Action could take place as early as next week in the House of Representatives to protect or take away your rights.
AT&T, Verizon, Comcast, AOL-Time Warner, and other Internet Service Providers (ISPs) are spending millions of dollars lobbying Congress to gut Net Neutrality. If big telecom companies get their way, big subscribers can pay ISPs to have their web sites delivered to your computer in the “fast lane”, and slow down or block other web sites from being served to your computer. You lose your power of choice.
The big telecoms could block you from viewing this blog simply because I am criticizing them.
Sound far fetched? It’s already happening.
* In 2004, North Carolina ISP Madison River blocked their DSL customers from using any rival Web-based phone service.
* In 2005, Canada’s telephone giant Telus blocked customers from visiting a Web site sympathetic to the Telecommunications Workers Union during a labor dispute.
* In April, Time Warner’s AOL blocked all emails that mentioned www.dearaol.com — an advocacy campaign opposing the company’s pay-to-send e-mail scheme.
NPR and PBS have reported on these and other similar abuses.
FCC Commissioner Michael Copps has called for stronger Net Neutrality protections. Existing laws provide insufficient protection against these abuses. The FCC acts on the rules but congress makes them. If legislation before congress passes, we will have little or no protection from having our ISPs (internet service providers) decide what sites they will allow us to access, and how fast.

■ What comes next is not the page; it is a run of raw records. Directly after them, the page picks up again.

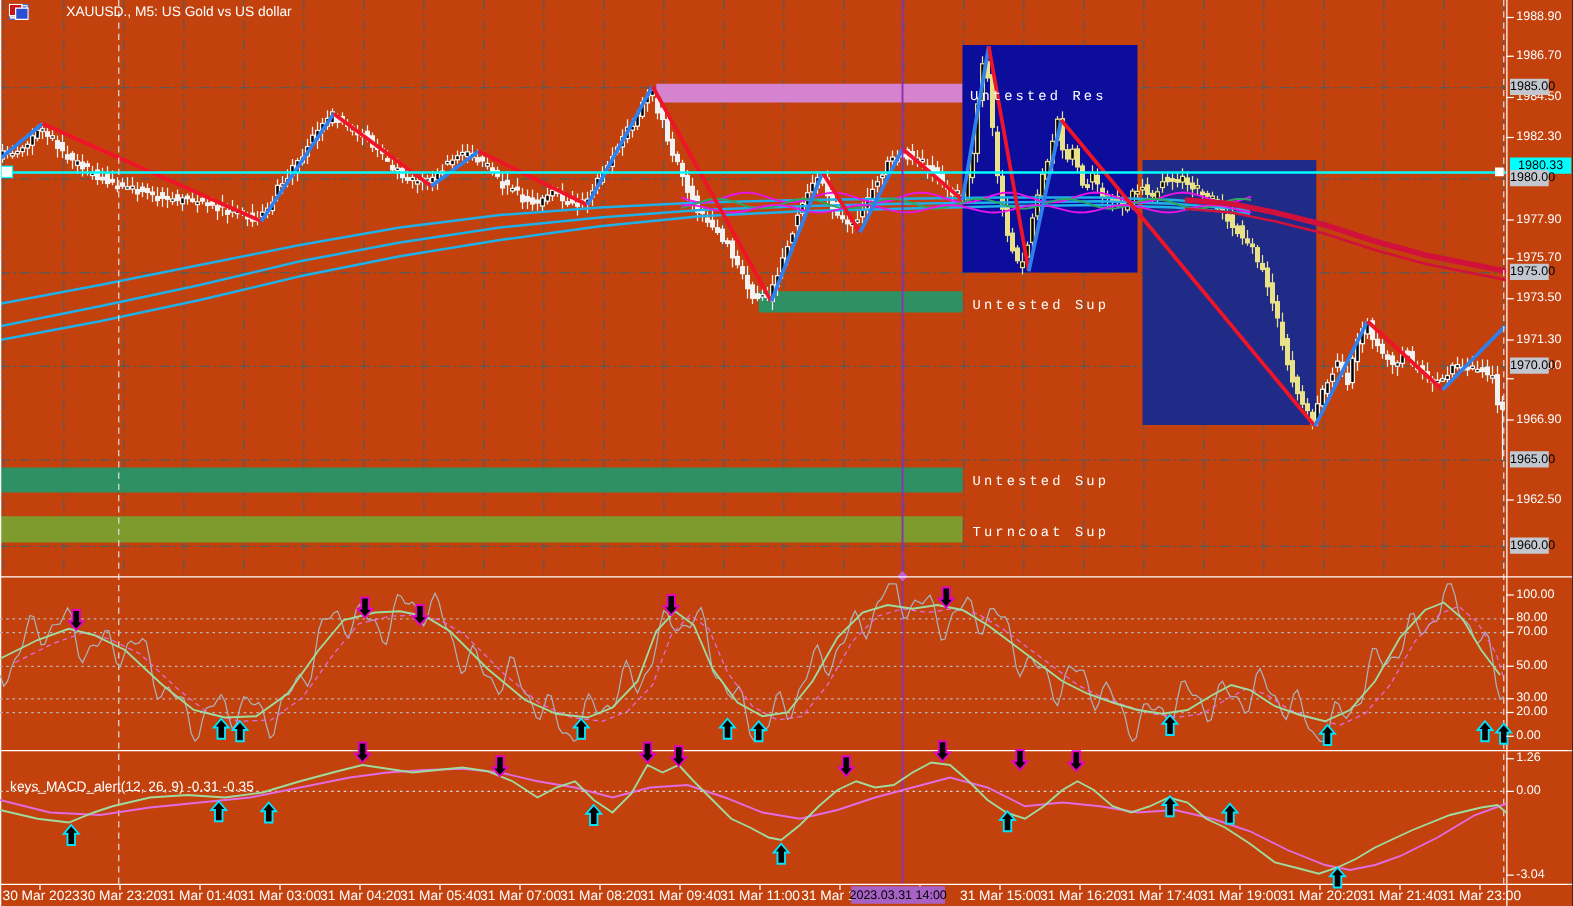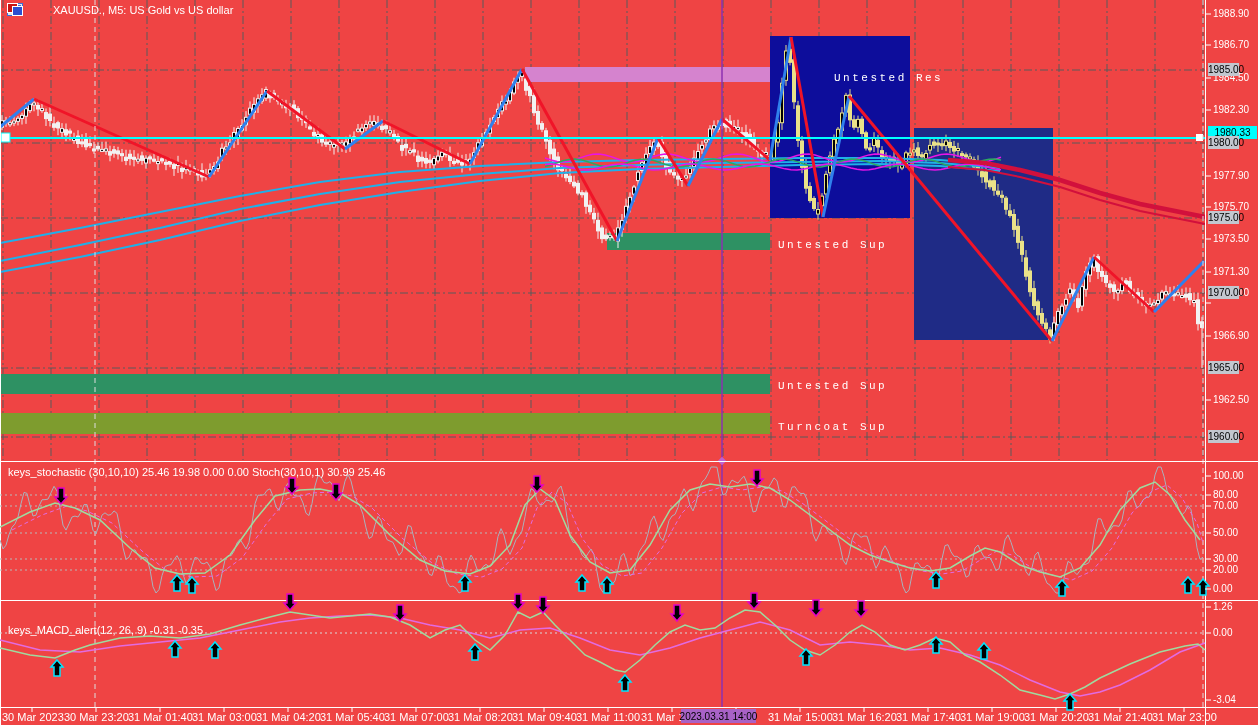--- a/index.html
+++ b/index.html
@@ -3,7 +3,7 @@
 <meta charset="utf-8">
 <style>
   html,body{margin:0;padding:0;background:#000;}
-  #app{position:relative;width:1258px;height:725px;background:#ef4444;overflow:hidden;
+  #app{position:relative;width:1258px;height:725px;background:#c2410c;overflow:hidden;
        font-family:"Liberation Sans",sans-serif;}
   svg{position:absolute;left:0;top:0;}
   .ov{position:absolute;left:0;top:0;width:1258px;height:725px;pointer-events:none;}

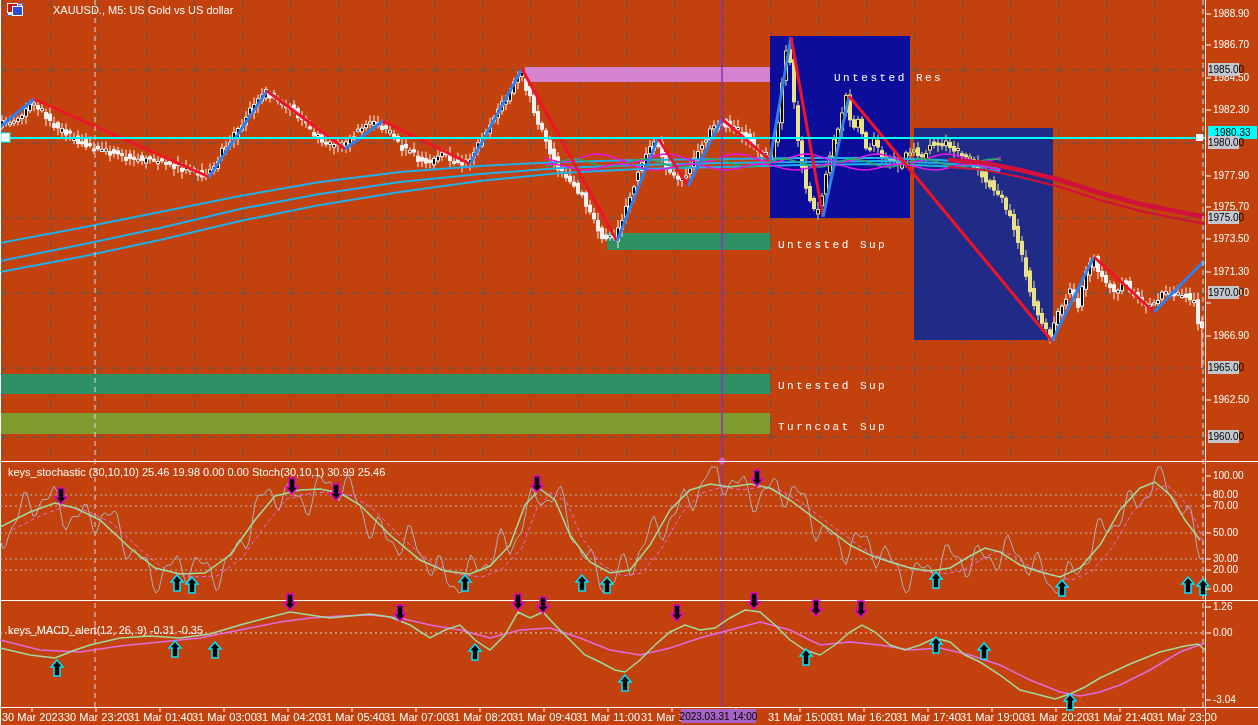--- a/index.html
+++ b/index.html
@@ -835,7 +835,7 @@
   <div class="indlabel" style="left:8px;top:604px;margin-top:20px;">keys_MACD_alert(12, 26, 9) -0.31 -0.35</div>
 
   <div id="overlay" class="ov">
-      <div class="zlabel" style="left:806px;top:72px;padding-left:28px;">Untested Res</div>
+      <div class="zlabel" style="left:748px;top:72px;padding-left:28px;">Untested Res</div>
       <div class="zlabel" style="left:778px;top:239px;">Untested Sup</div>
       <div class="zlabel" style="left:778px;top:380px;">Untested Sup</div>
       <div class="zlabel" style="left:778px;top:421px;">Turncoat Sup</div>

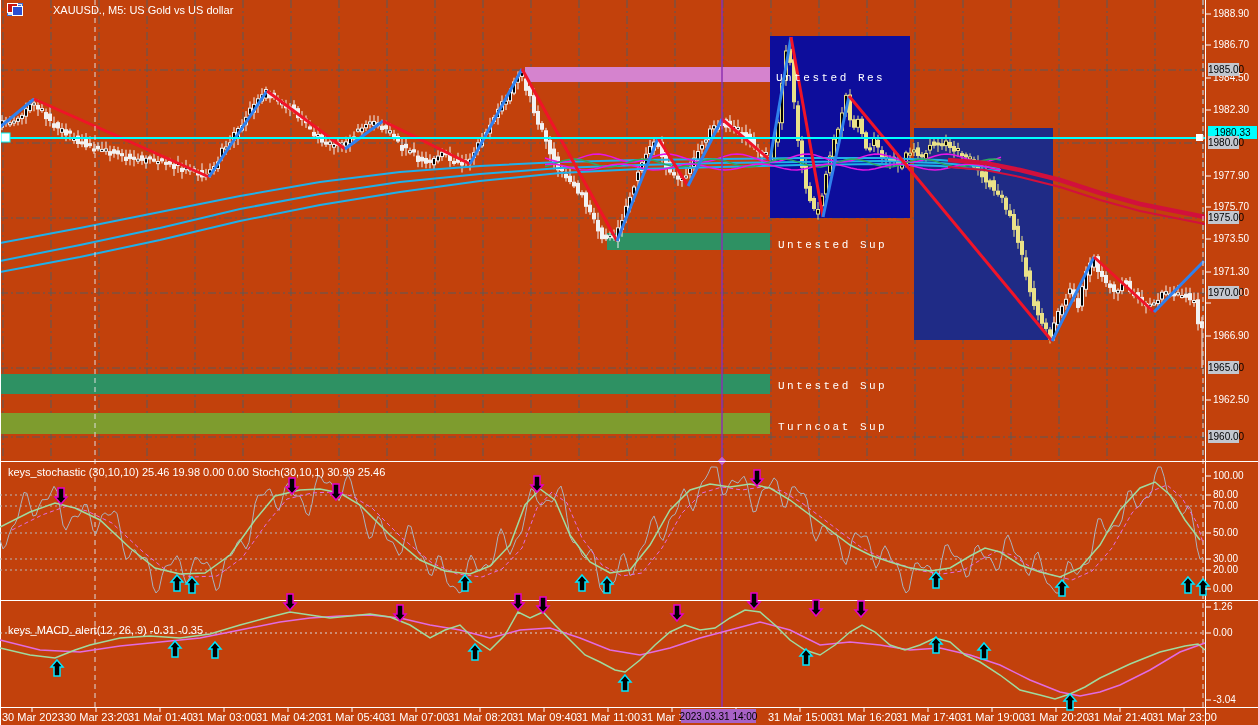--- a/index.html
+++ b/index.html
@@ -831,7 +831,6 @@
     <span id="title">XAUUSD., M5:  US Gold vs US dollar</span>
   </div>
 
-  <div class="indlabel" style="left:8px;top:466px;">keys_stochastic (30,10,10) 25.46 19.98 0.00 0.00 Stoch(30,10,1) 30.99 25.46</div>
   <div class="indlabel" style="left:8px;top:604px;margin-top:20px;">keys_MACD_alert(12, 26, 9) -0.31 -0.35</div>
 
   <div id="overlay" class="ov">

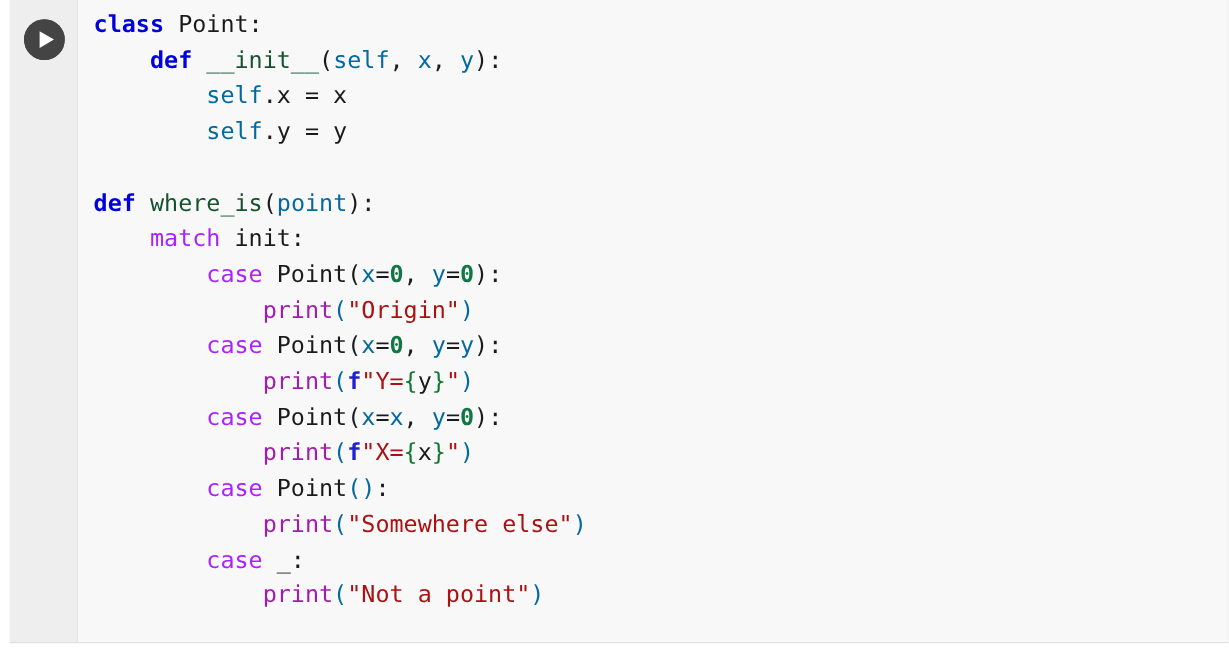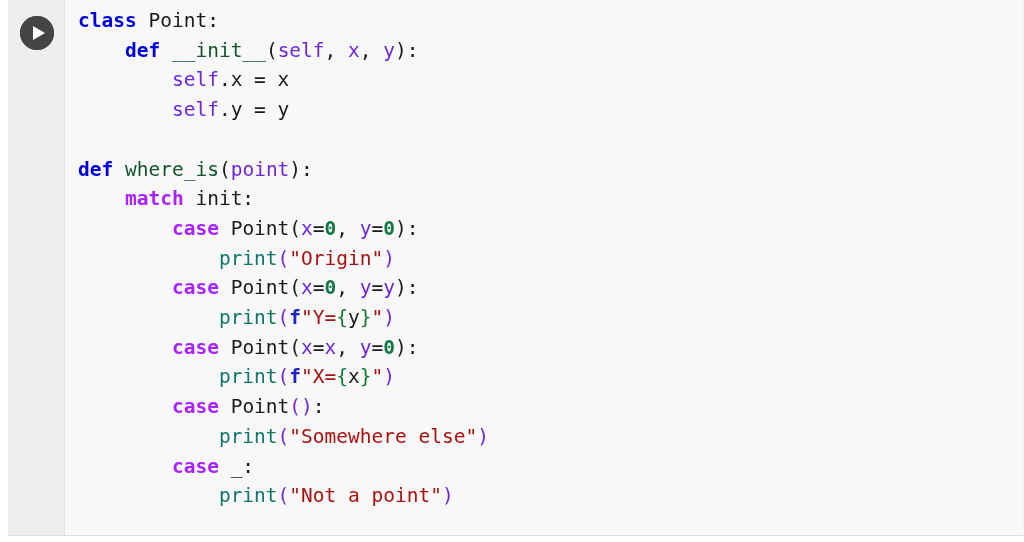--- a/index.html
+++ b/index.html
@@ -77,7 +77,7 @@
   .kp { color: #aa22ff; font-weight: 700; }  
   .fn { color: #14532d; }                    
   .nb { color: #0f766e; }                    
-  .pa { color: #6d28d9; }                    
+  .pa { color: #0369a1; }                    
   .p  { color: #1a1a1a; }                    
   .n  { color: #1a1a1a; }                    
   .s  { color: #aa1111; }                    

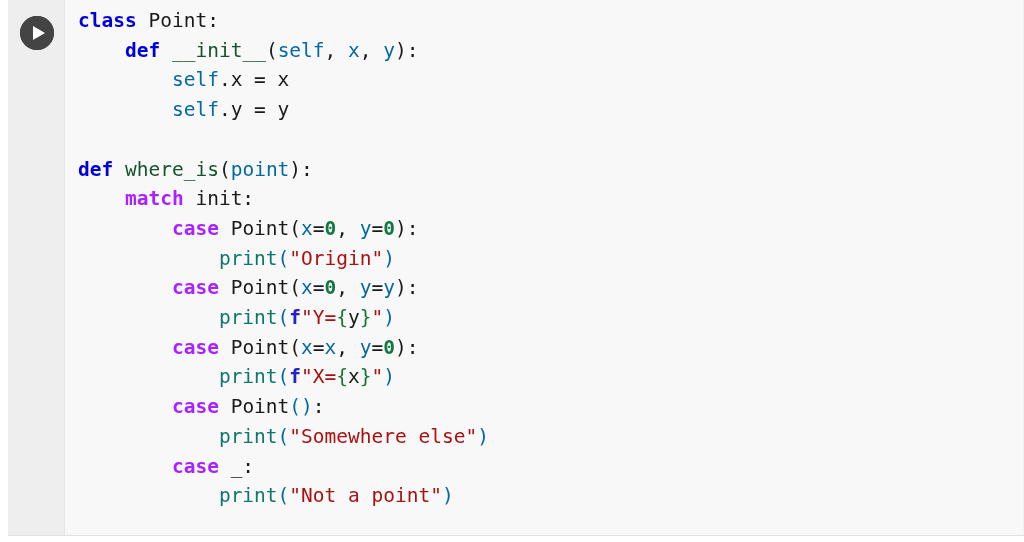--- a/index.html
+++ b/index.html
@@ -74,7 +74,7 @@
   }
 
   .k  { color: #0000dd; font-weight: 700; }  
-  .kp { color: #aa22ff; font-weight: 700; }  
+  .kp { color: #aa22ff; font-weight: 400; }  
   .fn { color: #14532d; }                    
   .nb { color: #0f766e; }                    
   .pa { color: #0369a1; }                    

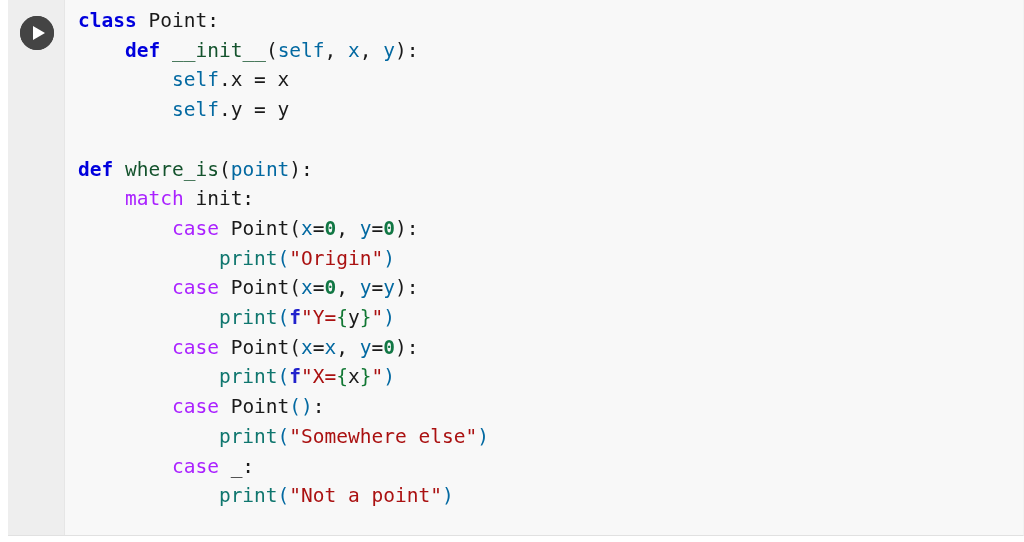--- a/index.html
+++ b/index.html
@@ -76,7 +76,7 @@
   .k  { color: #0000dd; font-weight: 700; }  
   .kp { color: #aa22ff; font-weight: 400; }  
   .fn { color: #14532d; }                    
-  .nb { color: #0f766e; }                    
+  .nb { color: #a21caf; }                    
   .pa { color: #0369a1; }                    
   .p  { color: #1a1a1a; }                    
   .n  { color: #1a1a1a; }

If big telecom companies get their way, the internet as we now know it will go away. Imagine you want to buy an item on the internet. Company A is selling it for $100 and Company B is selling it for $60. You go to Company B’s web site but it loads very slowly or not at all. Why? Because Company A paid the telecom company to give them priority so your access to Company B is either dramatically slowed down or blocked completely. Big dollars, not your choices, will control the internet.
Who is on our side? Supporters of Net Neutrality include Amazon.com, Earthlink, EBay, Google, Intel, Microsoft, Skype, Vonage and Yahoo, the American Library Association, churches and hundreds of other non-profit organizations, political groups, bloggers, small businesses, thousands of small web site owners, and thousands of others who are opposed to the telecom backed plan now before congress. Also on our side are some of the computer scientists that developed the internet in the first place.
NPR and PBS have reported that several telecom executives have already announced their plans to decide which web sites get served to you in the fast lane (based on big buck payments to the telecoms), which web sites are served in the slow lane, and which ones won’t be delivered at all. Big telecoms and other ISPs want this huge source of potential new income.
For big telecoms, the internet isn’t a highway system where you choose to go in whatever vehicle you have Idial up, cable, DSL etc). Telecom execs refer to the internet as “big pipes” and they want to control what flows down the pipelines to your computer. And they will choose based on who pays them the biggest bucks to send their content to your computer.
A multi-million dollar ad campaign (“Hands Off the Internet”) has been launched by the big telecoms to downplay the Net Neutrality cause. Do you trust the big telecoms to have your best interests at heart, or all the online companies, big and small, that want you to have equal access to the sites you want to visit on the internet?
The glory of the internet is neutrality. Any ordinary Joe or Jane can put up a website and anyone else can go to it. The pages on my web sites receive between 1,500 and 2,000 visits per day, and anyone can find me on Google or most any other search engine. If big telecom gets their way, I would have to pay them or they won’t feed my site down “their big pipes” to your computer. I will be shunted off to one of “their little pipes” at really slow speeds or not at all.